Greenpeace can't say for sure that the possibility of smokestack climbing (and worse) makes companies more willing to cave to the group's demands, but "what we hear over and over again, especially after a few drinks, is company people telling us, 'We wouldn't be talking to you if we weren't scared of you'," says Greenpeace research director Kert Davies. Even if the threat is merely implicit, pairing hard-core activism with opportunistic cooperation may be exactly what the environmental community needs right now. The world has been backsliding on climate change for decades, and even a global recession has made hardly a dent in emissions: atmospheric concentrations of carbon dioxide, the chief man-made greenhouse gas, rose 2.1 parts per million in 2008, the National Oceanic and Atmospheric Administration reported last week, essentially unchanged from the 2.2ppm in booming 2007. And, yes, the Environmental Protection Agency just took the first steps toward regulating carbon dioxide, but if you believe that's going to cut emissions in time and be enough to avert expensive climate change, I have a nice bridge you might be interested in. That means enviros need to go to the sources of greenhouse emissions and offer them affordable, workable solutions. "Given the inertia of industry and the short reach of multinational political agreements, [green groups] should consider inside-out strategies," Cathy Hartman and Edwin Stafford of Utah State University argued in a 2006 analysis, explaining that "inside-out" pairs activism with cooperation.

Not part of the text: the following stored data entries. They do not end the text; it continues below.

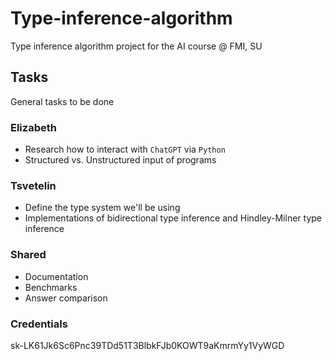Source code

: # Type-inference-algorithm
Type inference algorithm project for the AI course @ FMI, SU

## Tasks
General tasks to be done

### Elizabeth
- Research how to interact with `ChatGPT` via `Python`
- Structured vs. Unstructured input of programs

### Tsvetelin
- Define the type system we'll be using
- Implementations of bidirectional type inference and Hindley-Milner type inference

### Shared
- Documentation
- Benchmarks
- Answer comparison

### Credentials
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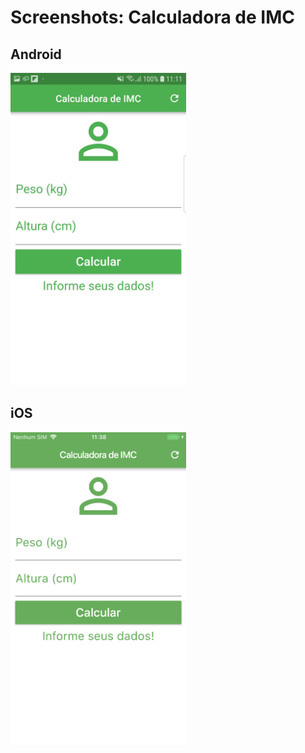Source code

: # Screenshots: Calculadora de IMC

## Android
<img src="./android/11.jpg" alt="screenshot" height="500">

## iOS
<img src="./ios/11.PNG" alt="screenshot" height="500">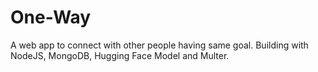 # One-Way
A web app to connect with other people having same goal. Building with NodeJS, MongoDB, Hugging Face Model and Multer.
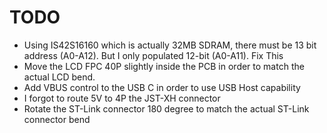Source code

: # TODO #
* Using IS42S16160 which is actually 32MB SDRAM, there must be 13 bit address (A0-A12). But I only populated 12-bit (A0-A11). Fix This
* Move the LCD FPC 40P slightly inside the PCB in order to match the actual LCD bend.
* Add VBUS control to the USB C in order to use USB Host capability
* I forgot to route 5V to 4P the JST-XH connector
* Rotate the ST-Link connector 180 degree to match the actual ST-Link connector bend


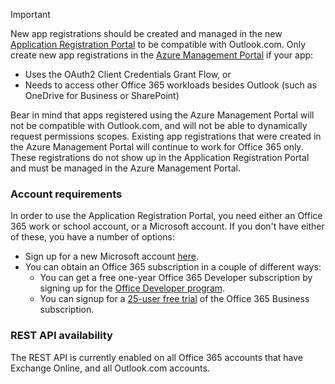 > [!IMPORTANT]
> New app registrations should be created and managed in the new [Application Registration Portal](https://apps.dev.microsoft.com/) to be compatible with Outlook.com. Only create new app registrations in the [Azure Management Portal](https://manage.windowsazure.com/) if your app:
> 
> - Uses the OAuth2 Client Credentials Grant Flow, or
> - Needs to access other Office 365 workloads besides Outlook (such as OneDrive for Business or SharePoint)
> 
> Bear in mind that apps registered using the Azure Management Portal will not be compatible with Outlook.com, and will not be able to dynamically request permissions scopes.
> Existing app registrations that were created in the Azure Management Portal will continue to work for Office 365 only. These registrations do not show up in the Application Registration Portal and must be managed in the Azure Management Portal.
>
> ### Account requirements
> 
> In order to use the Application Registration Portal, you need either an Office 365 work or school account, or a Microsoft account. If you don't have either of these, you have a number of options:
> - Sign up for a new Microsoft account [here](https://signup.live.com/signup?wa=wsignin1.0&rpsnv=12&ct=1454618383&rver=6.4.6456.0&wp=MBI_SSL_SHARED&wreply=https://mail.live.com/default.aspx&id=64855&cbcxt=mai&bk=1454618383&uiflavor=web&uaid=b213a65b4fdc484382b6622b3ecaa547&mkt=E-US&lc=1033&lic=1). 
> - You can obtain an Office 365 subscription in a couple of different ways: 
>     - You can get a free one-year Office 365 Developer subscription by signing up for the [Office Developer program](http://dev.office.com/devprogram).
>     - You can signup for a [25-user free trial](https://portal.office.com/Signup/Signup.aspx?OfferId=467eab54-127b-42d3-b046-3844b860bebf&dl=O365_BUSINESS_PREMIUM&alo=1&lc=1033&ali=1#0) of the Office 365 Business subscription.
> 
> ### REST API availability
> 
> The REST API is currently enabled on all Office 365 accounts that have Exchange Online, and all Outlook.com accounts.
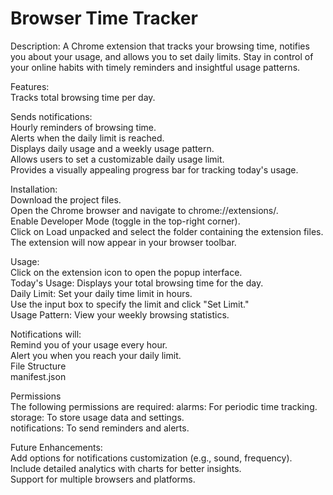 
# Browser Time Tracker


Description: A Chrome extension that tracks your browsing time, notifies you about your usage, and allows you to set daily limits. Stay in control of your online habits with timely reminders and insightful usage patterns.

Features:\
Tracks total browsing time per day.

Sends notifications:\
Hourly reminders of browsing time.\
Alerts when the daily limit is reached.\
Displays daily usage and a weekly usage pattern.\
Allows users to set a customizable daily usage limit.\
Provides a visually appealing progress bar for tracking today's usage.

Installation:\
Download the project files.\
Open the Chrome browser and navigate to chrome://extensions/.\
Enable Developer Mode (toggle in the top-right corner).\
Click on Load unpacked and select the folder containing the extension files.\
The extension will now appear in your browser toolbar.

Usage:\
Click on the extension icon to open the popup interface.\
Today's Usage: Displays your total browsing time for the day.\
Daily Limit: Set your daily time limit in hours.\
Use the input box to specify the limit and click "Set Limit."\
Usage Pattern: View your weekly browsing statistics.

Notifications will:\
Remind you of your usage every hour.\
Alert you when you reach your daily limit.\
File Structure\
manifest.json

Permissions\
The following permissions are required:
alarms: For periodic time tracking.\
storage: To store usage data and settings.\
notifications: To send reminders and alerts.

Future Enhancements:\
Add options for notifications customization (e.g., sound, frequency).\
Include detailed analytics with charts for better insights.\
Support for multiple browsers and platforms.


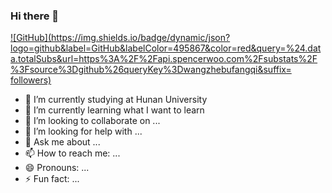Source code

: ### Hi there 👋

[![GitHub](https://img.shields.io/badge/dynamic/json?logo=github&label=GitHub&labelColor=495867&color=red&query=%24.data.totalSubs&url=https%3A%2F%2Fapi.spencerwoo.com%2Fsubstats%2F%3Fsource%3Dgithub%26queryKey%3Dwangzhebufangqi&suffix= followers)](https://github.com/wangzhebufangqi)



- 🔭 I’m currently studying at Hunan University
- 🌱 I’m currently learning what I want to learn
- 👯 I’m looking to collaborate on ...
- 🤔 I’m looking for help with ...
- 💬 Ask me about ...
- 📫 How to reach me: ...
- 😄 Pronouns: ...
- ⚡ Fun fact: ...

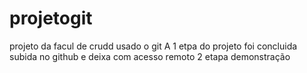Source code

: # projetogit
projeto da facul de crudd
 usado o git
A 1 etpa do projeto foi concluida
subida no github e deixa com acesso remoto
2 etapa demonstração
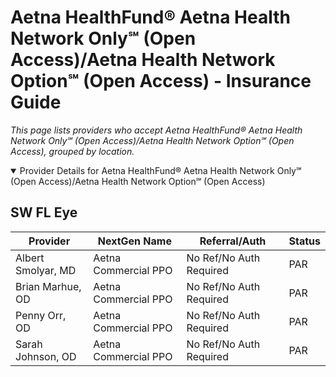 # Aetna HealthFund® Aetna Health Network Only℠ (Open Access)/Aetna Health Network Option℠ (Open Access) - Insurance Guide

*This page lists providers who accept Aetna HealthFund® Aetna Health Network Only℠ (Open Access)/Aetna Health Network Option℠ (Open Access), grouped by location.*

<details open><summary>Provider Details for Aetna HealthFund® Aetna Health Network Only℠ (Open Access)/Aetna Health Network Option℠ (Open Access)</summary>

## SW FL Eye

| Provider | NextGen Name | Referral/Auth | Status |
|----------|-------------|--------------|--------|
| Albert Smolyar, MD | Aetna Commercial PPO | No Ref/No Auth Required | PAR |
| Brian Marhue, OD | Aetna Commercial PPO | No Ref/No Auth Required | PAR |
| Penny Orr, OD | Aetna Commercial PPO | No Ref/No Auth Required | PAR |
| Sarah Johnson, OD | Aetna Commercial PPO | No Ref/No Auth Required | PAR |

</details>

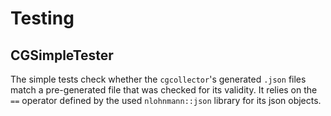 # Testing

## CGSimpleTester

The simple tests check whether the `cgcollector`'s generated `.json` files match a pre-generated file that was checked for its validity.
It relies on the `==` operator defined by the used `nlohnmann::json` library for its json objects.
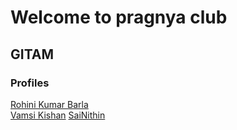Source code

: # Welcome to pragnya club

## GITAM

### Profiles

[Rohini Kumar Barla](rohinibarla)    
[Vamsi Kishan](nrajana) 
[SaiNithin](smotupal)  
  
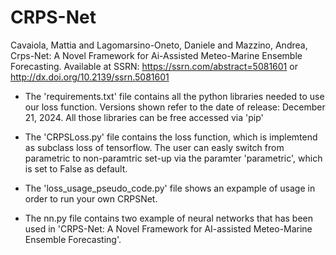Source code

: # CRPS-Net
Cavaiola, Mattia and Lagomarsino-Oneto, Daniele and Mazzino, Andrea, Crps-Net: A Novel  Framework for Ai-Assisted Meteo-Marine Ensemble Forecasting. Available at SSRN: https://ssrn.com/abstract=5081601 or http://dx.doi.org/10.2139/ssrn.5081601

- The 'requirements.txt' file contains all the python libraries needed to use our loss function. 
  Versions shown refer to the date of release: December 21, 2024.
  All those libraries can be free accessed via 'pip'

- The 'CRPSLoss.py' file contains the loss function, which is implemtend as subclass loss of tensorflow. 
  The user can easly switch from parametric to non-paramtric set-up via the paramter 'parametric', which is set to False as default. 

- The 'loss_usage_pseudo_code.py' file shows an expample of usage in order to run your own CRPSNet.

- The nn.py file contains two example of neural networks that has been used in 'CRPS-Net: A Novel Framework for AI-assisted Meteo-Marine 
  Ensemble Forecasting'.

The good-cop, bad-cop strategy has paid off. Coca-Cola, Pepsi and Unilever have all developed Greenfreeze technology for their vending machines and coolers; Unilever, maker of Ben & Jerry's ice cream, alone has deployed 2 million ice-cream coolers worldwide, including 2,000 in Boston and Washington on a test basis. (The EPA has to rule that the technology is safe and effective—that the fridges keep food cold and don't blow up, for instance—before Greenfreeze coolers can be rolled out commercially.) This year Wal-Mart began using a non-HFC refrigeration system in one of its Canadian stores, and is moving toward implementing the technology in the U.S., where its coolers are responsible for more greenhouse gases than its trucks. Greenpeace also got guitar makers, including Gibson and Fender, to press their suppliers to stop using 250-year-old Sitka spruces from Alaska's Tongass National Forest for the instruments' sound boards. As for Kimberly-Clark, Greenpeace has persuaded 20 colleges and 700 small businesses, such as mom-and-pop grocery stores, not to carry its products, and the company just introduced Scott Naturals, with some recycled fiber rather than just fiber from ancient trees. Score another for the bad cop.